The Shire of Coorow is a local government area located in the Mid West region of Western Australia, about 290 km north of Perth, the state capital, and about 130 km south of the city of Geraldton. The Shire covers an area of 4194 km2 and its seat of government is the town of Coorow, with the largest settlement being Leeman.

==History==
Historically, the area was part of the Carnamah Road District. On 19 April 1962, the Shire of Coorow was created.

==Wards==
The Shire has eight councillors, elected at large.
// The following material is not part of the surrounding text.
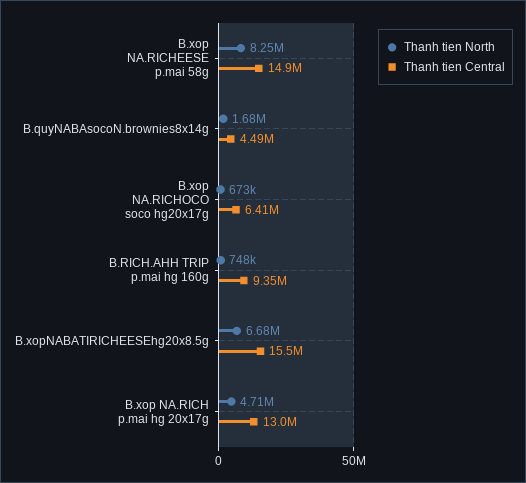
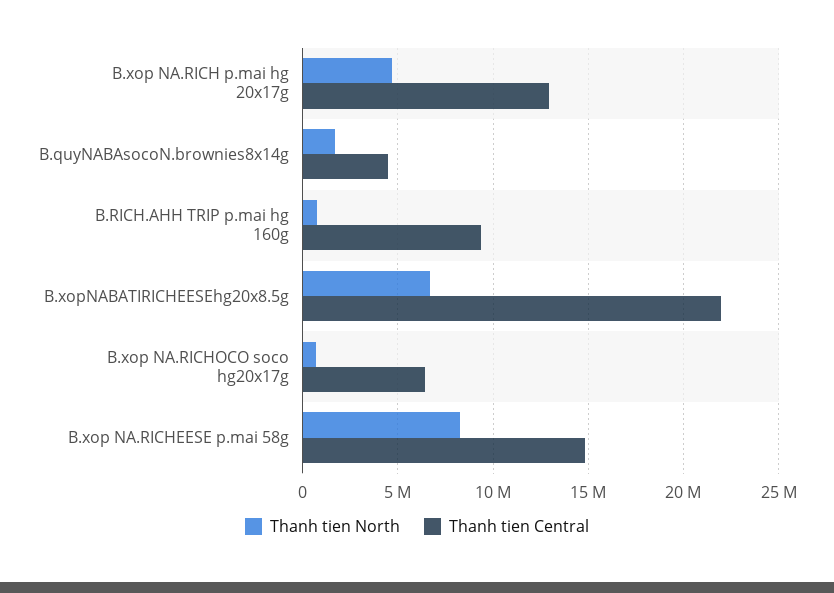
Thanh tien Central, B.xopNABATIRICHEESEhg20x8.5g: 15500000 -> 22000000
Wards were abolished in 2003.

==Towns and localities==
The towns and localities of the Shire of Coorow with population and size figures based on the most recent Australian census:

| Locality | Population | Area | Map |
|---|---|---|---|
| Coorow | 179 (SAL 2021) | 258.7 km^{2} (99.9 sq mi) |  |
| Eganu | 70 (SAL 2021) | 1,387.5 km^{2} (535.7 sq mi) |  |
| Green Head | 293 (SAL 2021) | 116 km^{2} (45 sq mi) |  |
| Gunyidi | 30 (SAL 2021) | 401.9 km^{2} (155.2 sq mi) |  |
| Leeman | 351 (SAL 2021) | 105 km^{2} (41 sq mi) |  |
| Marchagee | 45 (SAL 2021) | 557.6 km^{2} (215.3 sq mi) |  |
| Waddy Forest | 30 (SAL 2021) | 359.7 km^{2} (138.9 sq mi) |  |
| Warradarge | 66 (SAL 2021) | 1,002 km^{2} (387 sq mi) |  |

==Heritage-listed places==

As of 2023, 76 places are heritage-listed in the Shire of Coorow, of which none are on the State Register of Heritage Places.